William Thay et Matthieu Hocque pour Le Figaro : « La crise énergétique va appauvrir durablement la France, quand allons nous réagir ? »

Pour William Thay et Matthieu Hocque, du think-tank Le Millénaire, la crise énergétique que nous traversons risque de se prolonger en raison du regain de violences au Moyen-Orient. D’où la nécessité, selon eux, de retrouver le chemin de la souveraineté énergétique.

Il y a 50 ans, la guerre du Kippour entre Israël et les pays arabes a mis fin aux Trente Glorieuses à travers le premier choc pétrolier. Il aura fallu plus d’une décennie pour que les économies occidentales puissent rattraper leur niveau de production de richesses. Après les chocs pétroliers de 1973 et 1979, nous vivons un 3ème choc pétrolier depuis la crise sanitaire et la guerre en Ukraine, qui pourrait s’accentuer avec les tensions dans le Moyen Orient entre Israël et le Hamas.

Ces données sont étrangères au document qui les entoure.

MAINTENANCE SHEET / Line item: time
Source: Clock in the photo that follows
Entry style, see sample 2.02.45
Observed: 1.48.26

Ainsi, la crise énergétique peut être amenée à durer, ce qui nous oblige de repenser notre mode de consommation et de production pour sortir par le haut.

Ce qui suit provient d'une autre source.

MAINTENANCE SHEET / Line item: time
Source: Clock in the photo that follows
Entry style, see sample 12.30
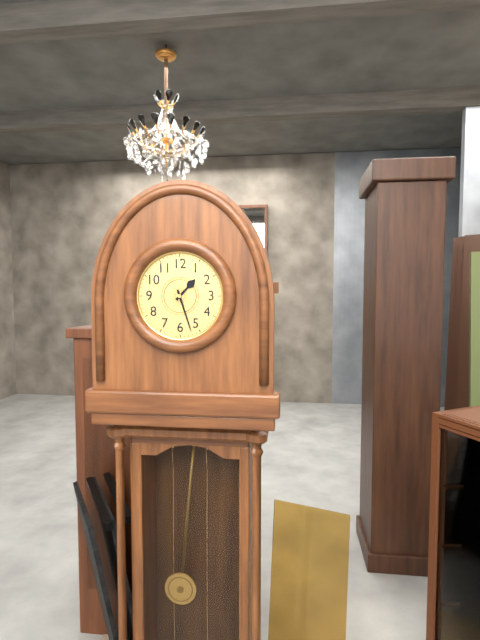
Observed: 1.27
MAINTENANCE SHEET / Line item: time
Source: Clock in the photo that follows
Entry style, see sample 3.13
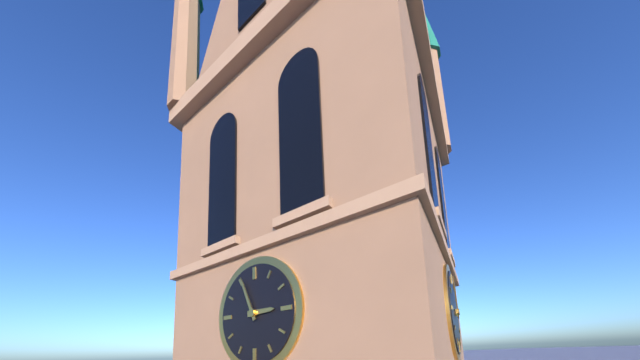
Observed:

Un troisième choc pétrolier

Nous vivons un 3ème choc pétrolier depuis les bouleversements provoqués par la crise sanitaire et la guerre en Ukraine. D’une part, la crise sanitaire a perturbé l’adéquation entre l’offre et la demande mondiale. L’arrêt de l’activité avec les restrictions sanitaires, notamment celle de la Chine avec la politique zéro Covid a affaibli les producteurs pétroliers qui ont décidé de baisser leur production pour enrayer la chute des cours. Cependant, ce maintien des quotas de production lors de la reprise économique a fait exploser le prix du baril de Brent à 130 dollars à l’été 2022 contre 45 dollars en janvier 2021. D’autre part, la guerre en Ukraine a ancré dans la durée ce 3ème choc pétrolier par le biais des sanctions à l’égard d’un des principaux producteurs énergétiques à savoir la Russie, notamment sur le gaz et le pétrole.

La crise énergétique est encore devant nous. Sur le plan économique, la reprise économique mondiale post-crise sanitaire tarde à revenir en raison des difficultés de la Chine. L’usine du monde souffre encore de sa politique zéro-covid et devrait enregistrer son pire niveau de croissance depuis 1979 hors pandémie (5% de croissance). Sans relance de la production mondiale, les producteurs énergétiques ne peuvent pas écouler leur production de pétrole et de gaz. Ainsi, l’Arabie Saoudite, en lien avec l’OPEP et la Russie réduisent leur production jusqu’à la fin de l’année pour maintenir un prix élevé afin de compenser ce manque à gagner. D’autant plus que sur le plan international, le regain des tensions géopolitiques entraînera des conséquences durables sur le prix à la pompe chez nous (+17% depuis septembre) ou sur le gaz (+40% depuis septembre). Ainsi, les conflits en Ukraine et en Proche-Orient risquent d’alimenter les tensions et ne permettent pas d’espérer une décision favorable de la part de l’OPEP dans les mois à venir.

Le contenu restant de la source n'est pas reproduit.